Как-то уже в конце командировки, когда комиссия из двадцати восьми генералов Генерального штаба проверяла качество показательных полков, мы с шофером майора Трошко Романом сидели возле столовой в беседке.
— Я не могу больше так жить, — делился горем Роман. — Ночью избивают — так я уезжаю в город, в общежитие, к девушкам. А утром на меня орет Трошко, куда бензин дел?! Почему машина барахлит? Так орет, а мне спать охота, сплю за рулем. Терпения никакого нет, хоть в петлю лезь. Я задумал его убить, и дело с концом. Скажу — несчастный случай. У меня уже и план разработан.
— Очень интересно, как же это все произойдет? — осторожно и участливо поинтересовался я.
— Помнишь мост через речку возле переезда? — спросил Роман.
— Ну конечно, прекрасное просто место, — поддержал его я.
— Так вот. Как только заеду на мост, руль — вправо, машина с моста в воду, а я — налево, на мосту останусь, — закончил Роман.
— Замечательный план. Только когда тебя посадят, твой сын без папки бандитом вырастет, а сын Трошко, что сейчас в Афганистане воюет, кинется не с моста, а к душманам, животом на пулеметы, с горя! Ты об этом подумал, дорогой стратег?!
— Ну, тогда я сам себя, — медленно выдавил признание Роман. — Другим мог помочь в беде, а себе не могу. До армии десять мужиков одного убивали, так меня как по воздуху носило: один всех разогнал, а мужика спас. С собой только не справлюсь никак. Вот сейчас меня на «губу» заберут. Я ведь от патруля скрылся. Без строя шел, привязались, так я убежал, — рассказывал свои последние страхи Роман.
— Не бойся караула и с собой борись. Не принимай плохих мыслей — погубят они тебя. Думай о хорошем, о сыне своем, — увещевал я его.
— Что мне о нем думать? Я его даже никогда не видел, а женили по принуждению родители. Не люблю я свою жену, — грустно вздохнул Роман.
— Не ходи блудить к девицам, ночуй в казарме, терпи, как все терпят, не век же все будет продолжаться. А Трошко ты зря задумал убить. На него сейчас все заботы повешены, помогать и жалеть его надо, а не технику по ночам ломать. Перебирайся ближе к нам, художникам, — предложил я.
Роман сидел, низко наклонив голову, и думал о чем-то своем. Прозвучала команда заходить на обед, и мы расстались.
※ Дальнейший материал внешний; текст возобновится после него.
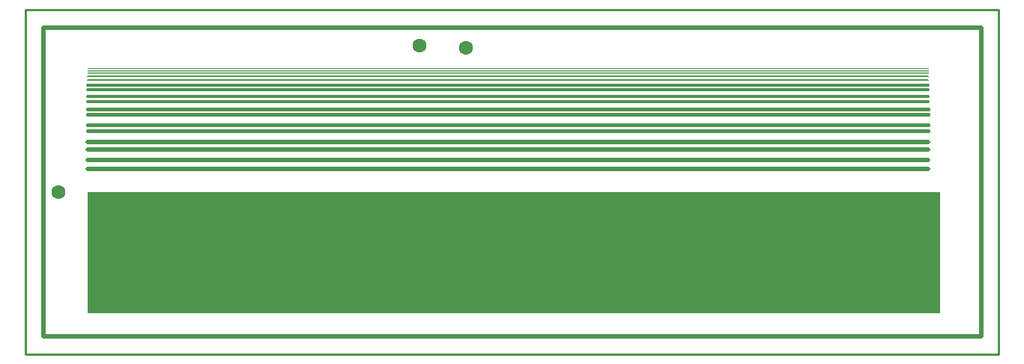
<source format=gtl>
G04 Layer_Physical_Order=1*
G04 Layer_Color=255*
%FSLAX44Y44*%
%MOMM*%
G71*
G01*
G75*
%ADD10C,0.1000*%
%ADD11C,0.5000*%
%ADD12C,0.4000*%
%ADD13C,0.3000*%
%ADD14C,0.2000*%
%ADD15C,0.2540*%
%ADD16R,96.4000X13.8000*%
%ADD17C,1.6000*%
D10*
X550000Y804000D02*
X1500000D01*
X550000Y802000D02*
X1500000D01*
X550000Y798000D02*
X1500000D01*
X550000Y800000D02*
X1500000D01*
D11*
X550000Y690000D02*
X1500000D01*
X550000Y700000D02*
X1500000D01*
X550000Y720000D02*
X1500000D01*
X550000Y712000D02*
X1500000D01*
X500000Y850000D02*
X1560000D01*
X500000Y500000D02*
Y850000D01*
X1560000Y500000D02*
Y850000D01*
X500000Y500000D02*
X1560000D01*
D12*
X550000Y733000D02*
X1500000D01*
X550000Y740000D02*
X1500000D01*
X550000Y758000D02*
X1500000D01*
X550000Y752000D02*
X1500000D01*
D13*
X550000Y766000D02*
X1500000D01*
X550000Y772000D02*
X1500000D01*
X550000Y785000D02*
X1500000D01*
X550000Y780000D02*
X1500000D01*
D14*
X550000Y791000D02*
X1500000D01*
X550000Y795000D02*
X1500000D01*
D15*
X480000Y870000D02*
X1580000D01*
Y480000D02*
Y870000D01*
X480000Y480000D02*
X1580000D01*
X480000D02*
Y870000D01*
D16*
X1032000Y595000D02*
D03*
D17*
X517000Y664000D02*
D03*
X925000Y830000D02*
D03*
X978000Y827000D02*
D03*
M02*

</source>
Вернувшись к себе в мастерскую, с новыми силами взялся за кисть, чтобы докрасить герб города Перми. Вдруг неизвестно откуда в душу стала вползать страшная давящая сила. Думая, что это просто в комнате мало воздуха, широко открыл дверь, но лучше не стало. Страх до того увеличился, что я выскочил на улицу, но ничего не помогало. Снова забежав в комнату и закрыв за собою дверь, встал на колени — и ну молиться: «Господи! Спаси свое создание, что же такое творится вокруг?! В чем дело?!»
Дверь открылась — на пороге стоял сержант:
— Роман только что на гауптвахте повесился, — мрачно сообщил он и вышел.
От такого известия я еще больше усилил молитву: «Господи! Иисусе Христе, Ты все знаешь от века, и все вещи Ты знаешь подлинно. Ну почему Ты не поможешь Роману?
Помоги так же, как он помог убиваемому мужчине. Спаси его Сам, ¬услышь меня и мою просьбу!» — продолжал взывать в своей душе непрестанно.
Прошло еще полчаса, и снова дверь открыл неизвестный сержант:
— Кажись, признаки жизни стал подавать. Дышит уже Роман.
Через два дня художников перебросили в Ульяновск, так как наш полк стал инициатором соцсоревнования под лозунгом «Мирному труду народа — надежную защиту!»
С тревожным чувством покидал уже ставший для меня не чужим город Пермь. Перед самым отъездом счастливый майор Трошко прыгал перед нами, махая руками, как воробей:
— Ребята! Ребята! Ура-а! Всем спасибо! Нам высшая похвала Совета Генерального штаба! В отпуск обещал командующий отпустить всех. А сейчас вас отправляют в Ульяновск.